In Shifman’s “Memes in Digital Culture”, she describes the “Web 2.0”, consisting of apps like YouTube, Twitter, and Facebook, which represent “express paths for meme diffusion” (Shiman 2014). Shifman’s discussion of sharing applies to Bleacher Report’s YouTube videos because they create a “sharing economy” on many platforms. Bleacher Report has 20 million followers on Instagram, where they post short clips of their YouTube videos. This makes it easy for their audience to share their videos to friends on social media. Although YouTube videos and memes belong to different genres of social media content, Shifman’s attributes of propagation, reproduction, and diffusion apply to the comedic videos created by Bleacher Report. The YouTube videos create memes out of the players and situations of the Champions League by picking specific aspects of each scenario and creating a popular joke. For example, Christian Ronaldo’s large ego is often mocked by Bleacher Report, as his cartoon character always talks about all of his trophies, awards, and how amazing he looks. 

The format of the BR YouTube videos is intriguing because it mimics a reality TV show format, with none of the issues of one. In shows like “Love Island” or “The Real Housewives'', producers actually manipulate real people into creating the drama and content that they want. However, in the BR videos, producers are able to create entertaining scenarios in reality TV format without affecting people’s real lives. In Ouellette & Murray’s “Remaking Television Culture”, they discuss reality TV through the years, and how “what ties together all of the formats of the reality TV genre is their professed abilities to more fully provide viewers an unmediated, voyeuristic, and playful look into the ‘entertaining real’” (Ouellette & Murray 2009). This is interesting to observe in “The Champions” because the inclusion of interviews, voice overs, cuts, drama, and cheesy music, create the perfect combination of entertainment, or the “entertaining real” for viewers. They even have a reunion episode where the players and managers answer questions about the season, and what they like or disliked about the show. Additionally, “The Champions” has a factor that many reality TV shows don’t have, which is that the audience already knows and loves the cast. Many Champions League fans have football their whole lives and are hardcore fans of the players they watched grow up. Oulette and Murray also discuss “The Commercialization of the Real”, another idea that can be applied to the BR YouTube videos. Although the show isn’t real reality TV, the jokes are based on real life occurrences in the Champions League. Bleacher Report grew from simply reporting sports news on their website, to taking advantage of the rise of reality TV and commercializing an extremely popular sport in a niche way. Oulette and Murray even mention the role YouTube plays in distribution of reality TV clips, explaining that subscribers can “share memorable clips from the most recent episode of their favorite reality TV show or even produce reality shorts based on their own lives” (Ouellette & Murray 2009). It’s compelling to look at the Bleacher Report YouTube videos through the lens of a reality TV show and see how BR was able to create a show with all the aspects and success of reality TV without exploiting real people. 
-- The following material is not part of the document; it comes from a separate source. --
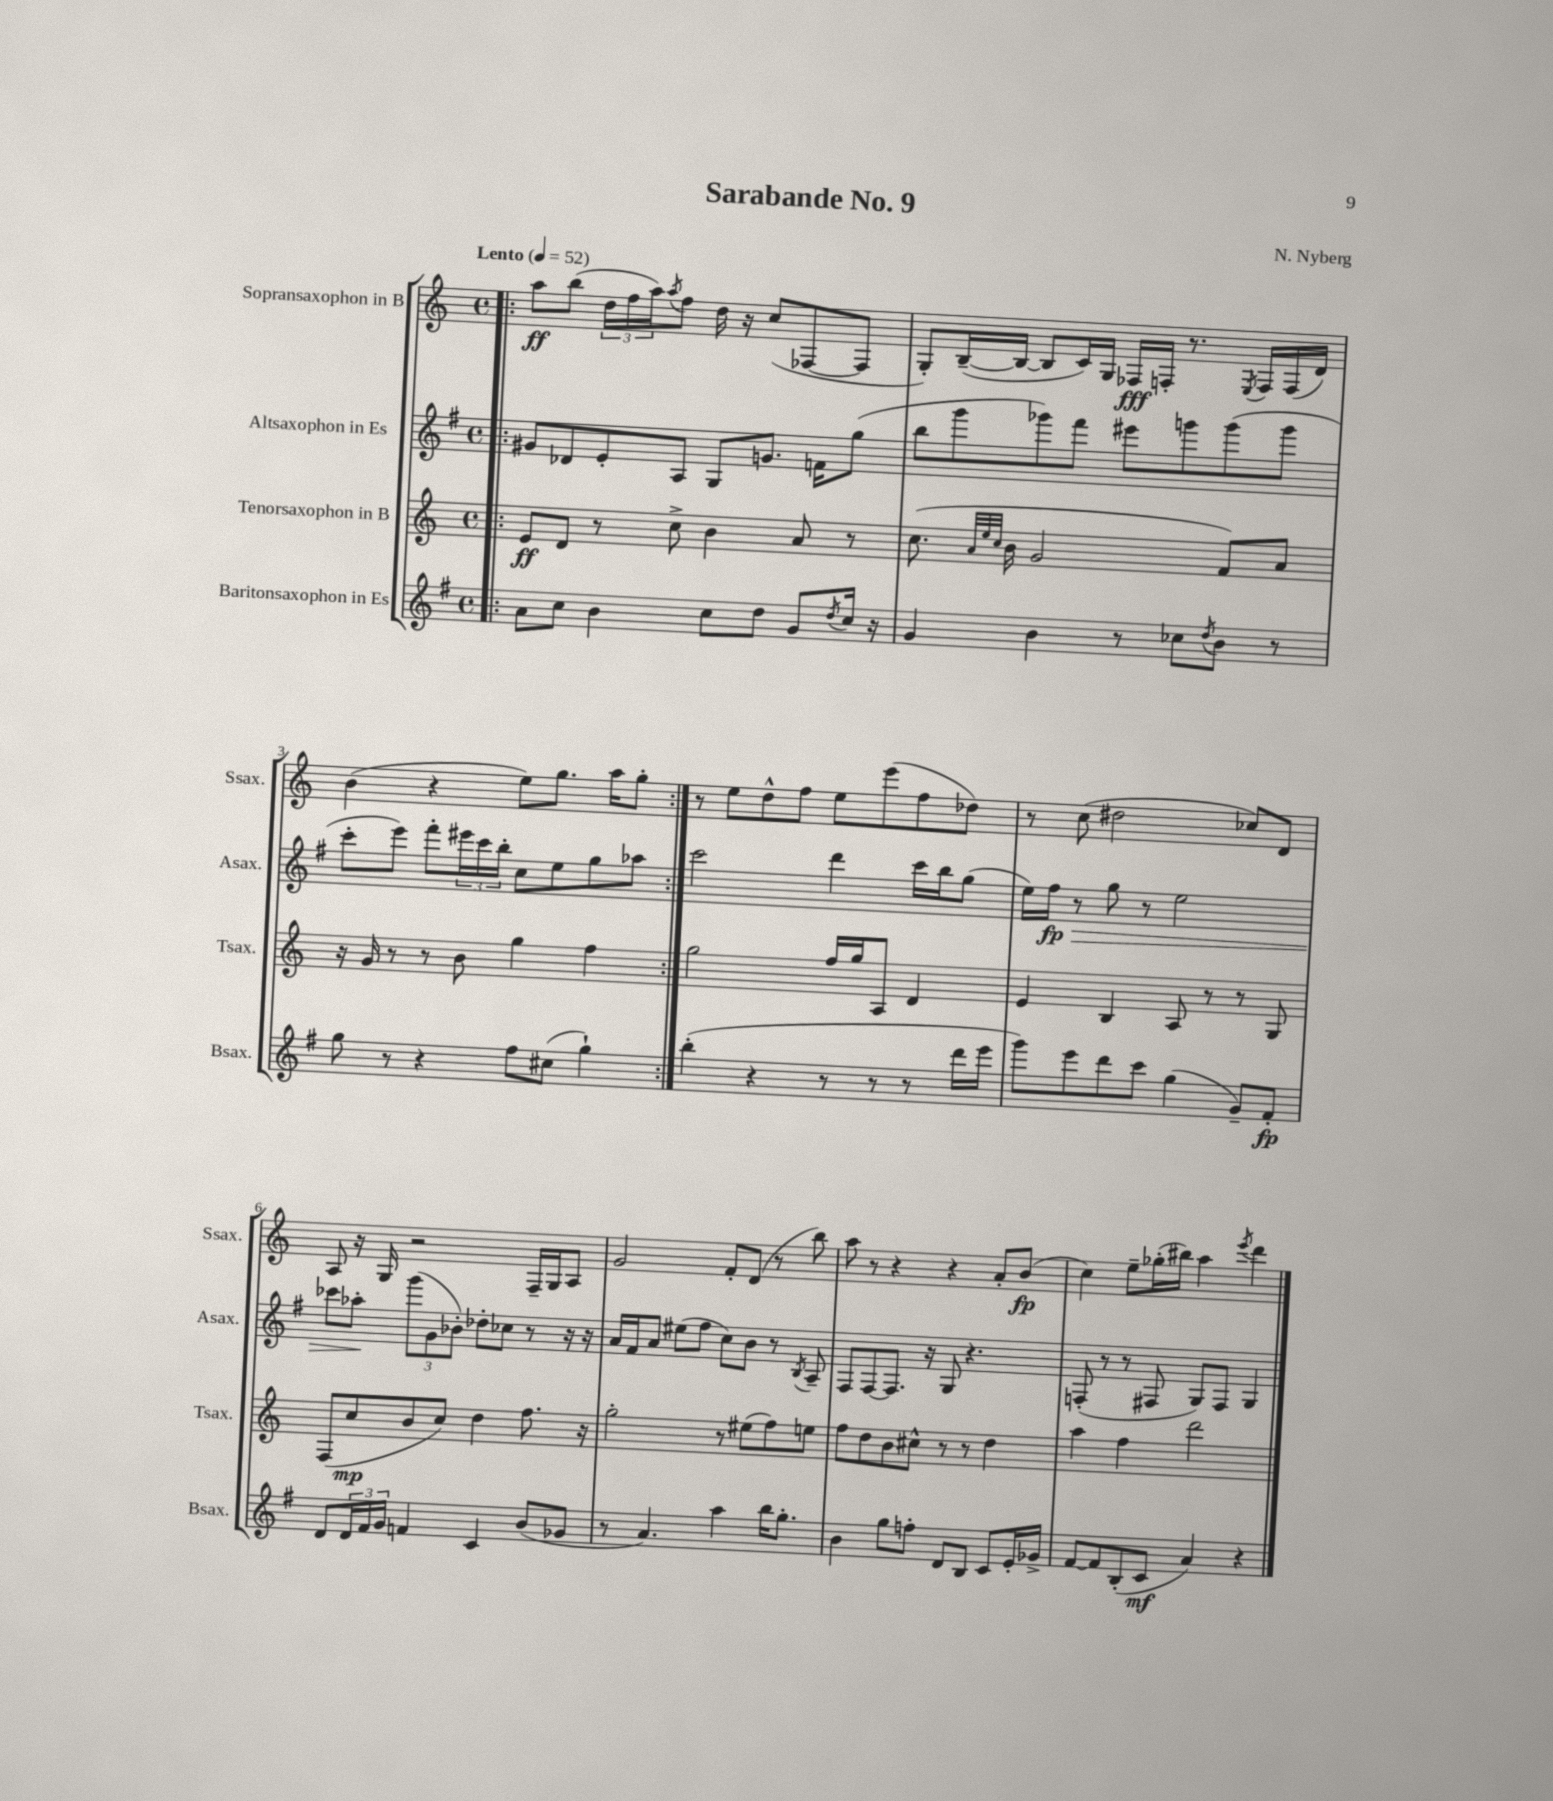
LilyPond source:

The first episode of season six is a great example of the ways BR uses reality TV tactics to engage their audience. By creating a storyline around Messi and Ronaldo, the famously loved players reaching the ends of their careers, they appeal to their audience and leave their fans with a sense of familiarity. Bleacher Report combines important aspects of reality TV and memes to create popular, entertaining YouTube videos for a niche, yet huge audience of die hard UCL fans. 




Ouellette, L., & Murray, S. (2009). Reality Tv: Remaking television culture. New York University Press.